* [Assignment] Below are some records. Return exactly the lines from the one containing "## 📞 Governance e Feedback" through the one containing "Company Party |", both included, and only those.

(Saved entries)
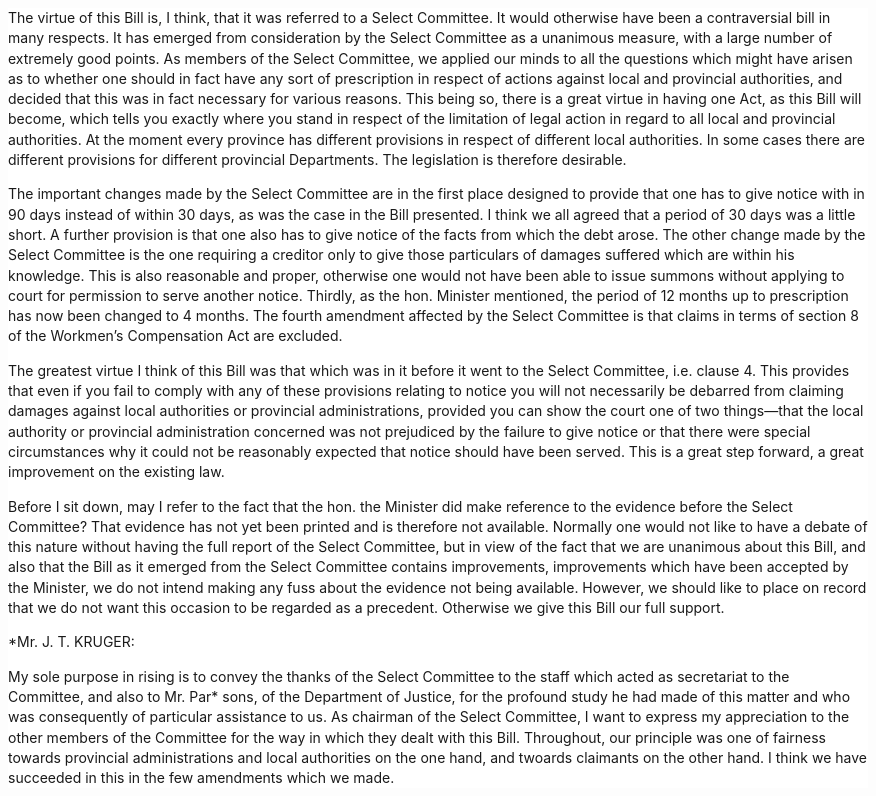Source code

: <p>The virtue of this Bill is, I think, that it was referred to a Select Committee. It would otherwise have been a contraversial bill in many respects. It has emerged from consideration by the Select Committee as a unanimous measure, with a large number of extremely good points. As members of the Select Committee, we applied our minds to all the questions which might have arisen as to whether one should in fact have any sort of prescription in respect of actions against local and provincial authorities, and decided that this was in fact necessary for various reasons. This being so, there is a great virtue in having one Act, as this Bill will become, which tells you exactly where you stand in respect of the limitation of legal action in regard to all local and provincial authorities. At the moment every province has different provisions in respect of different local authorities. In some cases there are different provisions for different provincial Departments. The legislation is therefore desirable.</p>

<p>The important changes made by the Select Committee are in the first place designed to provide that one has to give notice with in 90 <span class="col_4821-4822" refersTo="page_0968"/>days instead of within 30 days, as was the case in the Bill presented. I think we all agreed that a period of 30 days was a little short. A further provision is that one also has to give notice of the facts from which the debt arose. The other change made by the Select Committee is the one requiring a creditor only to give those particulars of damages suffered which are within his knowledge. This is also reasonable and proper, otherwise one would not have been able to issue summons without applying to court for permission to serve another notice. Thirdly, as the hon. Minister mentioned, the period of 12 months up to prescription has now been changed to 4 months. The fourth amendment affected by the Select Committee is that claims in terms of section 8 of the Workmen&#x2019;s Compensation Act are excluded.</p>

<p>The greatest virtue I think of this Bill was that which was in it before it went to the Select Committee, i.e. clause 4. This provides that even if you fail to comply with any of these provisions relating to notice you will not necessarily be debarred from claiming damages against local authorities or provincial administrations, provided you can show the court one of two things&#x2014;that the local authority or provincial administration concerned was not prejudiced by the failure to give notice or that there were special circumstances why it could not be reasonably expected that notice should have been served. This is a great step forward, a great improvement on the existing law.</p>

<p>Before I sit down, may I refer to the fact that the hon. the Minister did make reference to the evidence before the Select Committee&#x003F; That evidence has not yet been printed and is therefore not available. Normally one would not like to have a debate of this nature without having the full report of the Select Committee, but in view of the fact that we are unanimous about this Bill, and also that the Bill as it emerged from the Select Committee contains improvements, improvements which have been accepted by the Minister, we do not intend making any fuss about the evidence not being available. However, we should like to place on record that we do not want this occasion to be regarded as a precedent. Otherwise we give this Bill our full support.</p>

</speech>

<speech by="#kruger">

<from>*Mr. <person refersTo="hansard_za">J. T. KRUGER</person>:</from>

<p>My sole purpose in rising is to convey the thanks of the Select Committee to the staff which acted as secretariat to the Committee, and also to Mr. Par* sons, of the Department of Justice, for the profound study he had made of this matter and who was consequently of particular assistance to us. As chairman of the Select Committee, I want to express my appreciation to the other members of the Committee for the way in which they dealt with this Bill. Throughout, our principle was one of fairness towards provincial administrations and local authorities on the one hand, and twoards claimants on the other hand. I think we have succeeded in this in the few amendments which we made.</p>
* * *
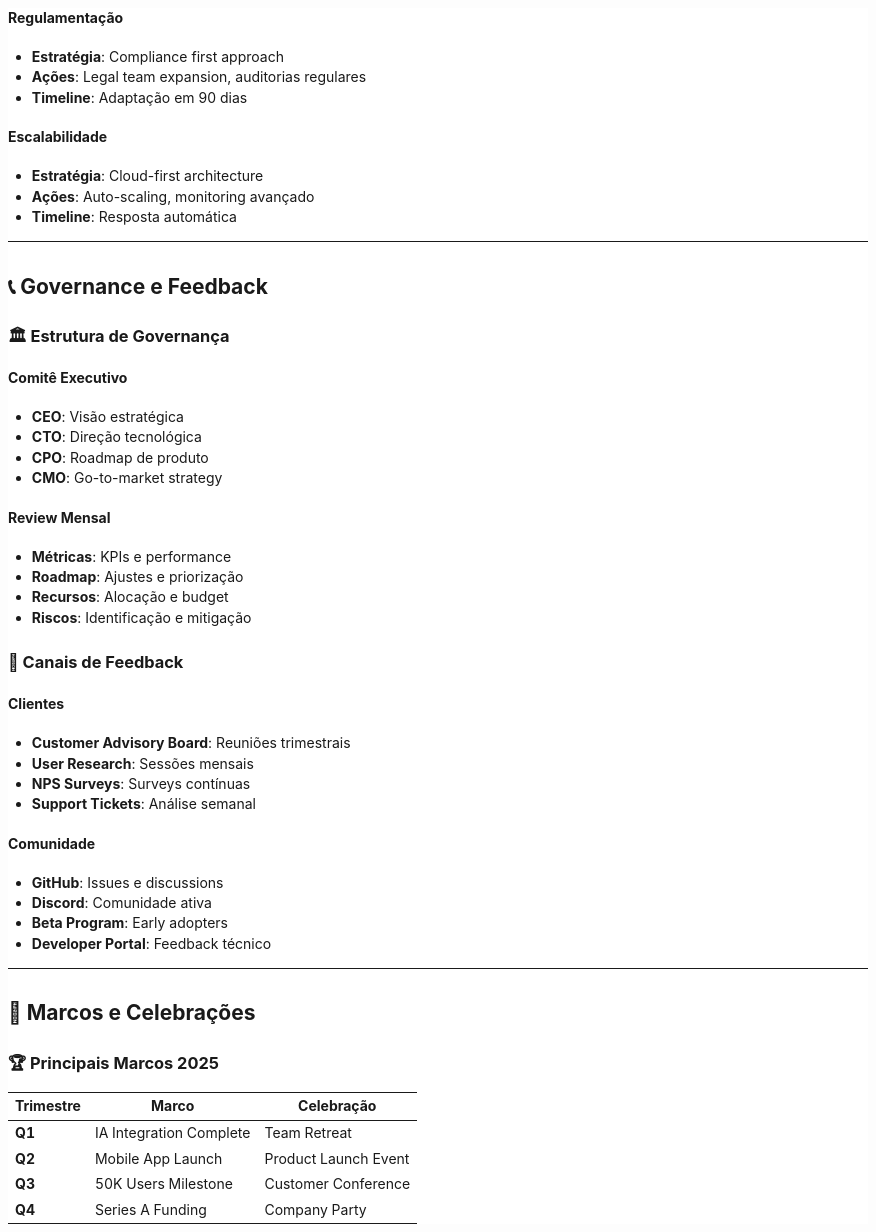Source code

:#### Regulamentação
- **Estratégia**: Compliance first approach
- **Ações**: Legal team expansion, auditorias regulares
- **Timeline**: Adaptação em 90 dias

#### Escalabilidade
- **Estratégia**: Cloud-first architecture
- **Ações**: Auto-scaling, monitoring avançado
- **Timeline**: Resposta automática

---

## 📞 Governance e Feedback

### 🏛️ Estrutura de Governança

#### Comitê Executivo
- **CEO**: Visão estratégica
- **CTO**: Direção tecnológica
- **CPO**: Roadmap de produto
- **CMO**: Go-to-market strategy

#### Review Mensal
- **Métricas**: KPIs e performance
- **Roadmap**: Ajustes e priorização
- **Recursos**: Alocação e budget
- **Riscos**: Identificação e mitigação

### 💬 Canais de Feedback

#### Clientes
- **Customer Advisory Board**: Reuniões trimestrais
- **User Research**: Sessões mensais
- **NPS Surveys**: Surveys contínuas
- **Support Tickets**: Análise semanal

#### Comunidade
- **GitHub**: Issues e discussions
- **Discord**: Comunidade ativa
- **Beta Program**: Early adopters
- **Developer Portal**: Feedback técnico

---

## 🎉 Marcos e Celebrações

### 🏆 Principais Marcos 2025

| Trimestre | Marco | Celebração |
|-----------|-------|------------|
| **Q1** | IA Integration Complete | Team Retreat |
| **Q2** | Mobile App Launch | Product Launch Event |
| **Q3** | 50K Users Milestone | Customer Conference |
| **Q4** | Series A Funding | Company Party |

* [Response area]
## 📞 Governance e Feedback

### 🏛️ Estrutura de Governança

#### Comitê Executivo
- **CEO**: Visão estratégica
- **CTO**: Direção tecnológica
- **CPO**: Roadmap de produto
- **CMO**: Go-to-market strategy

#### Review Mensal
- **Métricas**: KPIs e performance
- **Roadmap**: Ajustes e priorização
- **Recursos**: Alocação e budget
- **Riscos**: Identificação e mitigação

### 💬 Canais de Feedback

#### Clientes
- **Customer Advisory Board**: Reuniões trimestrais
- **User Research**: Sessões mensais
- **NPS Surveys**: Surveys contínuas
- **Support Tickets**: Análise semanal

#### Comunidade
- **GitHub**: Issues e discussions
- **Discord**: Comunidade ativa
- **Beta Program**: Early adopters
- **Developer Portal**: Feedback técnico

---

## 🎉 Marcos e Celebrações

### 🏆 Principais Marcos 2025

| Trimestre | Marco | Celebração |
|-----------|-------|------------|
| **Q1** | IA Integration Complete | Team Retreat |
| **Q2** | Mobile App Launch | Product Launch Event |
| **Q3** | 50K Users Milestone | Customer Conference |
| **Q4** | Series A Funding | Company Party |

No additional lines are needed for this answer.